After Cherokee Nation Businesses, a Cherokee Nation tribal holding company based in Tulsa, Oklahoma, received an official license from the state board to construct a casino in Arkansas, an Arkansas judge invalidated the state board’s license approval, stating on Thursday that “The license was issued in violation of the state’s constitution.”

Strong opposition:

Tim Fox, a Pulaski County Circuit Judge, denied a license issued in 2021 to Cherokee Nation Businesses and the company charged by the Cherokee Nation to construct a casino in Pope County, Legends Resorts and Casino based in Russellville, Arkansas.

Pope County was one of four locations where casinos were permitted to be constructed under a constitutional amendment officially approved by voters in 2018. However, casinos have already been built in the other three sites, but Pope County’s alcondle of license is stuck in battles.

Mr. Fox stated that “The state Racing Commission did not have the authority to issue a license jointly to Legends and Cherokee Nation Businesses.”

In this regard, he also added: “Legends was not eligible for a license since it didn’t have prior casino experience.”

The legal battle continues:

Faced with this new problem, Cherokee Nation Businesses and Legends Resort and Casino’s officials said: “We plan to appeal the ruling.”

In this regard, their attorney added: “Both companies will ask the State’s Supreme Court to expedite the case.”

However, the main problem is that Cherokee Nation Businesses has bought more than 180 acres of land for the casino, but construction has not yet begun, due to ongoing legal issues.

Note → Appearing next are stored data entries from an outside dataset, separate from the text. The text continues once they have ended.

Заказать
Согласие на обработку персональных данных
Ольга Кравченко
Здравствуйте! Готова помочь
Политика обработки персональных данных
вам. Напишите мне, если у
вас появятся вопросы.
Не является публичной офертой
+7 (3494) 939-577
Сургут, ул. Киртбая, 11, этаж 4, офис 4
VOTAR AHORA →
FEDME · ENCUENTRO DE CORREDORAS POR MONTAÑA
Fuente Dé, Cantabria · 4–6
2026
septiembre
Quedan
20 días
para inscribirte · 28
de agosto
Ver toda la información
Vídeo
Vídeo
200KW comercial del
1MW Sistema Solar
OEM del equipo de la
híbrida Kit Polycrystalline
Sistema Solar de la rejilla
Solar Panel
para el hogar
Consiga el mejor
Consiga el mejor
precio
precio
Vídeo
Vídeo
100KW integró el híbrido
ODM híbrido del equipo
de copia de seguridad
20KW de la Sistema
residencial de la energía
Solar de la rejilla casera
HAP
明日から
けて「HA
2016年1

In this regard, Chuck Garrett, Chief Executive Officer of Cherokee Nation Businesses, said in a statement: “While the circuit court’s ruling is disappointing, in the interest of forward progress, we are pleased to have a decision that we remain confident in our legal position and will move quickly to have our appeal heard by the Arkansas Supreme Court.”

Additional problems:

As if this problem was not enough, the Cherokee Nation is facing an additional problem as another license applicant, Gulfside Casino Partnership, a Mississippi-based company, has initiated legal proceedings to challenge the license.

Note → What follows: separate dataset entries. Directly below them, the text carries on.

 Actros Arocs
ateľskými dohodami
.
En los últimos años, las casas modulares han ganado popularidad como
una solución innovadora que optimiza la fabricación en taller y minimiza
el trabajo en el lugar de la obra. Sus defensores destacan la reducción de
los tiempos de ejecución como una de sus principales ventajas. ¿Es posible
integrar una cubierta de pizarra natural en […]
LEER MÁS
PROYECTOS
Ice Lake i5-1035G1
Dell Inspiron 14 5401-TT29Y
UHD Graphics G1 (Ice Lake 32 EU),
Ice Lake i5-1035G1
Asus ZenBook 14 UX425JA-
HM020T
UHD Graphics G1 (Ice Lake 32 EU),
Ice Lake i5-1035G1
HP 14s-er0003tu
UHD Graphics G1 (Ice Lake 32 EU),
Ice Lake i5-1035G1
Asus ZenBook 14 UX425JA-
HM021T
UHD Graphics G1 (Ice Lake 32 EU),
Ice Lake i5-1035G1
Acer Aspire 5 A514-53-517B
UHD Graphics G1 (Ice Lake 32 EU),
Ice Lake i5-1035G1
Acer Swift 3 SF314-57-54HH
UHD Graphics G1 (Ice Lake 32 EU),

In a statement, Lucas Rowan, Gulfside’s attorney, said: “Gulfside remains committed to building a first-class entertainment destination in Pope County and bringing good-paying jobs and economic development to Arkansas, and this ruling that Legends was not qualified is a step in that direction.”

Gulfside received an Arkansas casino license in 2020. However, that license was overturned after the Arkansas Supreme Court said it must include the support of current elected officials in the area.

Subsequently, a new application for a casino license was filed with the support of a previous Pope County judge.